The easiest way to review a story is to quote the whole thing, and make a few changes with strike-throughs, bold text, and comments, but if I do this, the whole story is posted again. The alternative to this is to quote certain parts of the story multiple times, but that takes forever. What's a faster way to quote multiple parts of a story? I cringe at the thought of doing it the hard way.
1. Quote the entire range you wish to comment on, enclosed in [NOPARSE][/NOPARSE] tags using the speech balloon icon. 2. Within that highlight a segment you don't wish to comment on, and hit delete. 3. Without moving the cursor, insert another [NOPARSE][/NOPARSE]tag Delete the / from the end tag and put it in the start tag: [NOPARSE][/QUOTE]
Hehe I cheat. I copy/paste the entire story and then put all my comments in it on Microsoft Word, then recopy/paste it into the return box and turn my comments a different color. That's my preferred way to do it anyways. ~Lynn
You could just quote the entire thing, critique your heart out, but delete those parts that you don't wish to comment in the quote. Instead of multiple small quotes, it's just one well-formed quote. What you comment on is in there, what you don't - isn't. I'm simply lazy with copying and pasting, I guess.
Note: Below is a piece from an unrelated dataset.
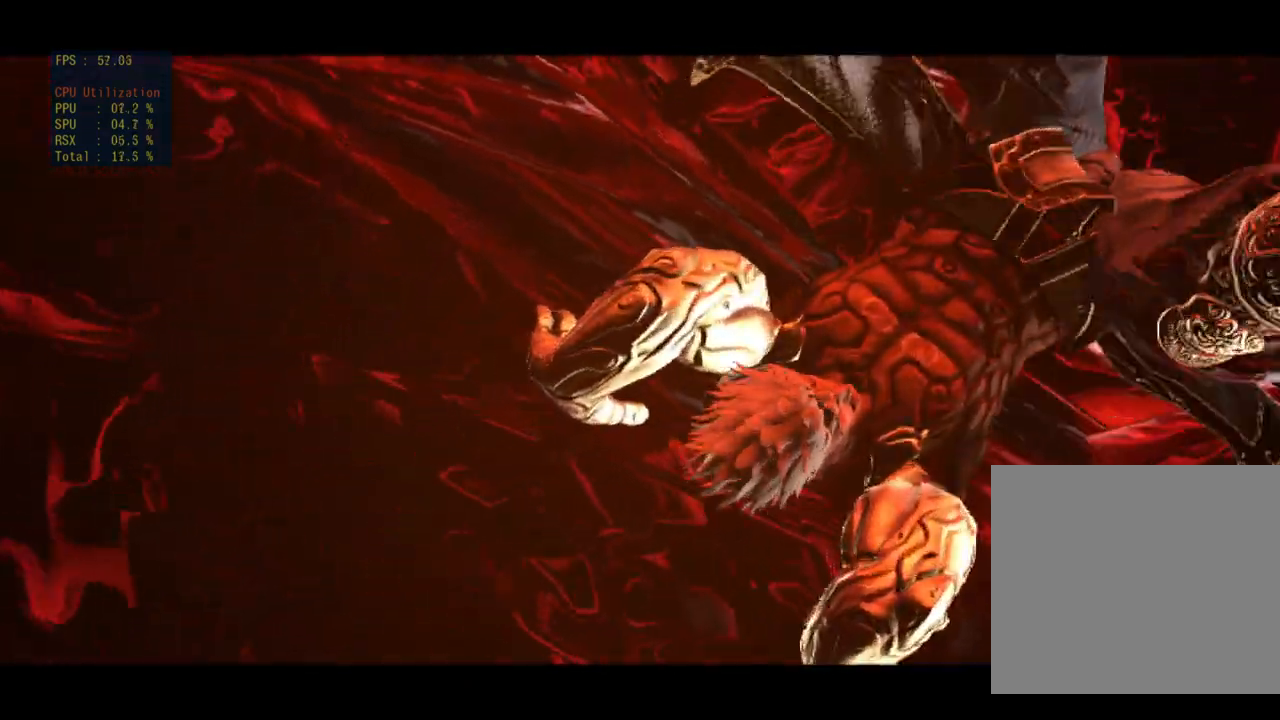
{"buttons": [], "left_stick": "center", "events": []}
Isn't there a way to 'hide' something in your post, the way people do in order to hide spoilers. That way, your post isn't taking up the whole thread, and you can still have the quick and easy 'repost the whole story' thing.... Just a suggestion..
The only purpose of quoting is to point out specific passages in the writing. Leaving the portions that you are not commenting upon makes the post cluttered. Using a spoiler tag instead fo a quote merely compresses the quoted text until you open it up for reading, so if you are reading the comments, you STILL get a shipload of clutter. The reason people use separated quoted secxtions is to nmore clearly separate the comments from the piece of writing the comment refers to. It's consderate to do it that way, so whoever is reading the critique (hopefully NOT only the author) can most easily distinguish the comments from the quoted text.
Yes, I see where you're coming from. I think I was more focusing on the crtiques I've seen that go at the whole story. The entire excerpt is filled with red (not all bad) and cutting it down would be leaving out five sentences. But yes, small quotes are better for all.